▶ Tekstfragment:
* * * * *
ECLI:NL:RBAMS:2019:368

Rechtbank Amsterdam

Datum uitspraak
18 januari 2019
Publicatiedatum
22 januari 2019
Zaaknummer
7397107 KK EXPL 18-1163
Instantie
Rechtbank Amsterdam
Type
Uitspraak
Rechtsgebied
Civiel recht
Procedures
  • Kort geding
Rechters
Vindplaatsen
  • Rechtspraak.nl
AI samenvatting door LexboostAutomatisch gegenereerd

Ontruiming van huurwoning wegens onderverhuur door huurders

In deze zaak vorderde de stichting Woningstichting Rochdale in kort geding dat de huurders [gedaagde 1] en [gedaagde 2] hun woning in Diemen zouden ontruimen. De aanleiding voor de vordering was het vermoeden dat de huurders een deel van de woning onderverhuurd hadden aan derden, wat in strijd is met de huurovereenkomst. De huurovereenkomst, die sinds 5 oktober 2017 van kracht is, bevat bepalingen die onderverhuur zonder toestemming van de verhuurder verbieden. Tijdens een huisbezoek op 18 juli 2018 door medewerkers van Rochdale en de gemeente Diemen werd vastgesteld dat er meer bewoners in de woning verbleven dan toegestaan. De huurders ontkenden dat er sprake was van onderverhuur en gaven aan dat de aanwezigheid van extra bewoners verklaard kon worden door persoonlijke omstandigheden.
* * * * *
Bronteksten van opgemaakte documenten:
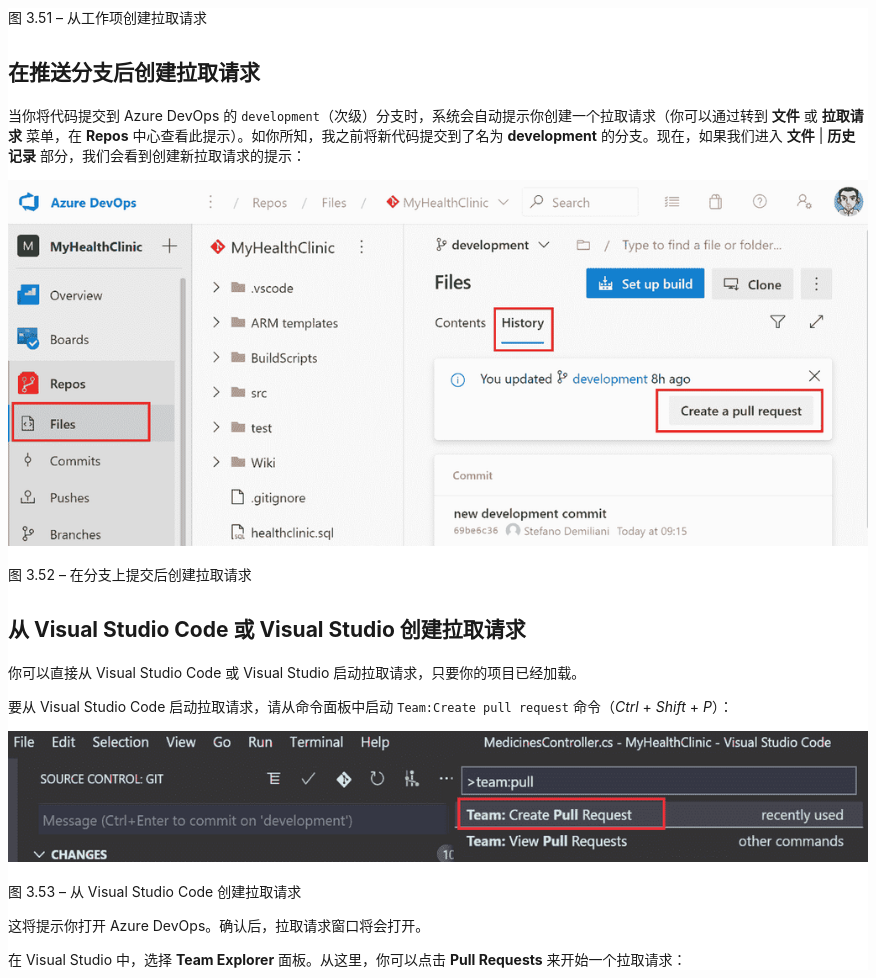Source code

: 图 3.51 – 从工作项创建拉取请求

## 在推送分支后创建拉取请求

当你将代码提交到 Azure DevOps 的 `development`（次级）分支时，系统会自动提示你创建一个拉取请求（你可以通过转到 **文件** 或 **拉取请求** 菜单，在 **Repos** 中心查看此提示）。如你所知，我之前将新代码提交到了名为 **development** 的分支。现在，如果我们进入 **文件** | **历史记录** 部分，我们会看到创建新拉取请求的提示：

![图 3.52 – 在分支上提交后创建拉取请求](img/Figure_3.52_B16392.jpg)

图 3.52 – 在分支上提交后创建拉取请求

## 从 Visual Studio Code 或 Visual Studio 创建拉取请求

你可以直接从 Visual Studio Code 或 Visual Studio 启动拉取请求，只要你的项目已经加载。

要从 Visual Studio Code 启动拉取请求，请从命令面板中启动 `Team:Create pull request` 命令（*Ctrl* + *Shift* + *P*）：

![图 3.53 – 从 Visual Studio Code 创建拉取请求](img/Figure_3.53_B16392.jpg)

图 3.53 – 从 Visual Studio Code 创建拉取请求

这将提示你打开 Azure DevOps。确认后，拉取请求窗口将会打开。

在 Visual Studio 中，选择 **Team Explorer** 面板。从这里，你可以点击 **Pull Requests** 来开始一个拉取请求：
* * * * *
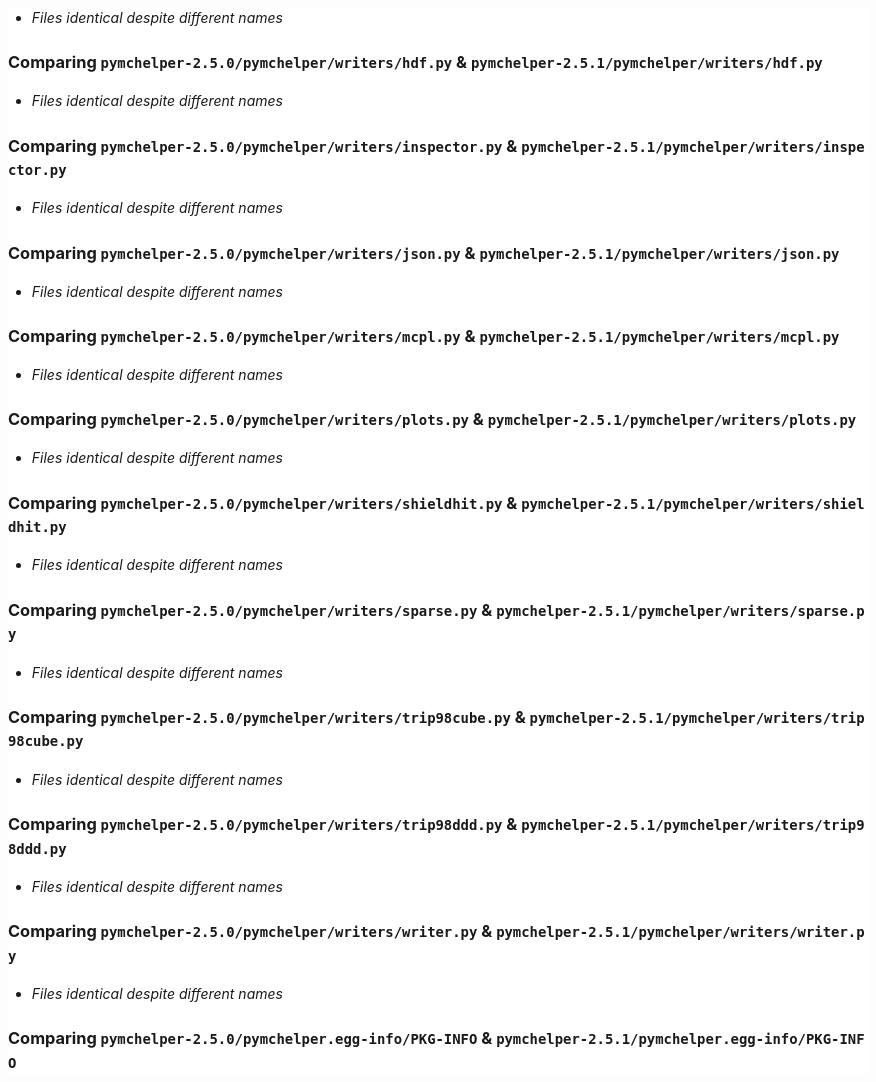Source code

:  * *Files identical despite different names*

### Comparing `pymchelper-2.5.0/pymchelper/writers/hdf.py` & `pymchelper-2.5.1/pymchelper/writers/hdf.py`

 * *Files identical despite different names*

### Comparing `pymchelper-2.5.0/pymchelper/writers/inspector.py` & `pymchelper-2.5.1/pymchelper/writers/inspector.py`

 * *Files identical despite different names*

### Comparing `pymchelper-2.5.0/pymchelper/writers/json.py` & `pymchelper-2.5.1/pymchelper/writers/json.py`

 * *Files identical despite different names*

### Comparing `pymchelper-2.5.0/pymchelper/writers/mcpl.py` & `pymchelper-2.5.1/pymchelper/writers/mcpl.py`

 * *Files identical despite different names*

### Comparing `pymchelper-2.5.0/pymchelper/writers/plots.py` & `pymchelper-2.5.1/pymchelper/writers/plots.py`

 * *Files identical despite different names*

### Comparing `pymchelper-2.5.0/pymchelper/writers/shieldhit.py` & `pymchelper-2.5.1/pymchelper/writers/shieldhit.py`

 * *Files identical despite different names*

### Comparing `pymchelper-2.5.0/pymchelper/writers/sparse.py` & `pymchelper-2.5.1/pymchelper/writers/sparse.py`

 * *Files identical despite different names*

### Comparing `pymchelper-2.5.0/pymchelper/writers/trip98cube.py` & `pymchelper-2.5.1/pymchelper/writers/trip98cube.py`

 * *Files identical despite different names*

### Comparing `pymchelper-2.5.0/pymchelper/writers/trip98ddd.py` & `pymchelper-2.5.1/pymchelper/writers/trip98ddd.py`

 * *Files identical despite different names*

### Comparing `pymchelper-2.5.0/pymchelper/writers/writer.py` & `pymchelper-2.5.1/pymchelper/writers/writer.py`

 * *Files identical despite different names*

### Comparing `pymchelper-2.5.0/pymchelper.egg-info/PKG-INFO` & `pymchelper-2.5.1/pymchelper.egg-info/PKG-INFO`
* * * * *
▶ Wat gevraagd wordt:
Ga verder met de samenvatting over de ontruiming van de huurwoning wegens onderverhuur, direct na de laatste zin.

▶ Antwoord:
De kantonrechter oordeelde dat de huurders onvoldoende bewijs hadden geleverd voor hun verweer en dat de verklaringen van de medewerkers van Rochdale en de gemeente Diemen geloofwaardig waren. De kantonrechter concludeerde dat de huurders de woning gedeeltelijk aan derden in gebruik hadden gegeven, wat een tekortkoming in de huurovereenkomst opleverde. Dit was van voldoende gewicht om de vordering tot ontbinding en ontruiming te rechtvaardigen. De rechter wees de vordering van Rochdale toe en veroordeelde de huurders om de woning te ontruimen, met veroordeling in de proceskosten. De beslissing werd uitvoerbaar bij voorraad verklaard.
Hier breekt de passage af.